**TO DO**
The response must consist of the lines below from the one with "VOWWS, Modern English, and Andy Rourke" through the one with "dedicated to the", exactly as they appear and with both ends kept.

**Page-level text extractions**
◇ ◇ ◇ ◇

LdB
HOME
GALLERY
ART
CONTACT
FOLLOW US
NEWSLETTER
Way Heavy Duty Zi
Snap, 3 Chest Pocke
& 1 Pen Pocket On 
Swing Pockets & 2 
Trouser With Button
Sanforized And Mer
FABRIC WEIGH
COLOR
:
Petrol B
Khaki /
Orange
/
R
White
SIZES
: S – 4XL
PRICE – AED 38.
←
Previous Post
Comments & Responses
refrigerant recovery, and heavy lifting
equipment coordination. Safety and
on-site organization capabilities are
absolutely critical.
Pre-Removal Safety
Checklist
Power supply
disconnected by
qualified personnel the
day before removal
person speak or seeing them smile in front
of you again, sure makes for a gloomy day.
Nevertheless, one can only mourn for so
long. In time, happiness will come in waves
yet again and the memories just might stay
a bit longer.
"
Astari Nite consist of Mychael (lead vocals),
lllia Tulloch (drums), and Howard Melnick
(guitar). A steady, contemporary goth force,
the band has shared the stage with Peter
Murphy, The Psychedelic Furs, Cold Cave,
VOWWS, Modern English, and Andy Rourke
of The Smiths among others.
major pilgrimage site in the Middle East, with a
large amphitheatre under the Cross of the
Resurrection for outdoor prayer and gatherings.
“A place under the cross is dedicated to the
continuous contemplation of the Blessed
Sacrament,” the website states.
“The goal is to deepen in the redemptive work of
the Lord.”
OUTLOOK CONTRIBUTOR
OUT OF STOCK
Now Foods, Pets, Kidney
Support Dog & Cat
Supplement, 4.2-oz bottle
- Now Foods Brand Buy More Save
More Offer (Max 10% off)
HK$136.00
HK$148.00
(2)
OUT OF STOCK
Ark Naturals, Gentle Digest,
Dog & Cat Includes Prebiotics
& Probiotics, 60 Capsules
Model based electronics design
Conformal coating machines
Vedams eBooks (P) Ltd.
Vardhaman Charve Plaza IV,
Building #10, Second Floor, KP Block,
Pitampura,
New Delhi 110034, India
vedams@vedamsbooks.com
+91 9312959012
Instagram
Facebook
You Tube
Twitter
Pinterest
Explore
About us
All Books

◇ ◇ ◇ ◇

**RESULT BELOW**
VOWWS, Modern English, and Andy Rourke
of The Smiths among others.
major pilgrimage site in the Middle East, with a
large amphitheatre under the Cross of the
Resurrection for outdoor prayer and gatherings.
“A place under the cross is dedicated to the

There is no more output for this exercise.